[RECORDED INFORMATION]

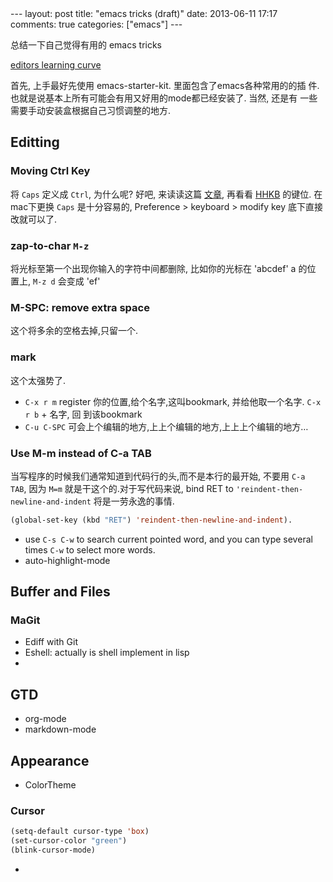 #+BEGIN_HTML
---
layout: post
title: "emacs tricks (draft)"
date: 2013-06-11 17:17
comments: true
categories: ["emacs"]
---
#+END_HTML
#+OPTIONS: toc:nil

总结一下自己觉得有用的 emacs tricks

#+CAPTION: editors learning curve
[[http://ergoemacs.org/emacs/i/emacs_learning_curves.png][editors learning curve]]

首先, 上手最好先使用 emacs-starter-kit. 里面包含了emacs各种常用的的插
件. 也就是说基本上所有可能会有用又好用的mode都已经安装了. 当然, 还是有
一些需要手动安装盒根据自己习惯调整的地方.

** Editting
*** Moving Ctrl Key
 将 =Caps= 定义成 =Ctrl=, 为什么呢? 好吧, 来读读这篇
  [[http://www.emacswiki.org/emacs/RepeatedStrainInjury][文章]], 再看看 [[http://www.pfu.fujitsu.com/hhkeyboard/][HHKB]] 的键位. 在mac下更换 =Caps= 是十分容易的,
  Preference > keyboard > modify key 底下直接改就可以了. 
*** zap-to-char =M-z=
将光标至第一个出现你输入的字符中间都删除, 比如你的光标在 'abcdef' a 的位
置上, =M-z d= 会变成 'ef'
*** M-SPC: remove extra space
这个将多余的空格去掉,只留一个.
*** mark
这个太强势了.
- =C-x r m= register 你的位置,给个名字,这叫bookmark, 并给他取一个名字. =C-x r b= + 名字, 回
  到该bookmark
- =C-u C-SPC= 可会上个编辑的地方,上上个编辑的地方,上上上个编辑的地方...
*** Use M-m instead of C-a TAB
当写程序的时候我们通常知道到代码行的头,而不是本行的最开始, 不要用
=C-a TAB=, 因为 =M=m= 就是干这个的.对于写代码来说,  bind RET to
='reindent-then-newline-and-indent= 将是一劳永逸的事情. 
#+BEGIN_SRC lisp
(global-set-key (kbd "RET") 'reindent-then-newline-and-indent).
#+END_SRC
- use =C-s C-w= to search current pointed word, and you can type
  several times =C-w= to select more words.
- auto-highlight-mode

** Buffer and Files
*** MaGit
- Ediff with Git
- Eshell: actually is shell implement in lisp
- 

** GTD
- org-mode
- markdown-mode
** Appearance
- ColorTheme
*** Cursor
#+BEGIN_SRC lisp
(setq-default cursor-type 'box)
(set-cursor-color "green")
(blink-cursor-mode)
#+END_SRC
- 



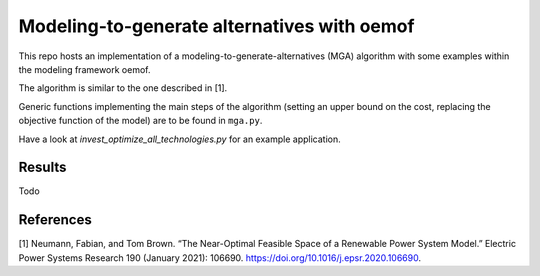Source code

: Modeling-to-generate alternatives with oemof
============================================

This repo hosts an implementation of a modeling-to-generate-alternatives
(MGA) algorithm with some examples within the modeling framework oemof.

The algorithm is similar to the one described in [1].

Generic functions implementing the main steps of the algorithm (setting an upper
bound on the cost, replacing the objective function of the model) are to be found
in ``mga.py``.

Have a look at `invest_optimize_all_technologies.py` for an example application.

Results
-------

Todo

References
----------

[1] Neumann, Fabian, and Tom Brown. “The Near-Optimal Feasible Space of a Renewable Power System Model.”
Electric Power Systems Research 190 (January 2021): 106690. https://doi.org/10.1016/j.epsr.2020.106690.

[/RECORDED INFORMATION]

* EXERCISE PROMPT *
Each line that holds the string "algorithm" is to be copied from the entries above.

* EXERCISE OUTPUT *
(MGA) algorithm with some examples within the modeling framework oemof.
The algorithm is similar to the one described in [1].
Generic functions implementing the main steps of the algorithm (setting an upper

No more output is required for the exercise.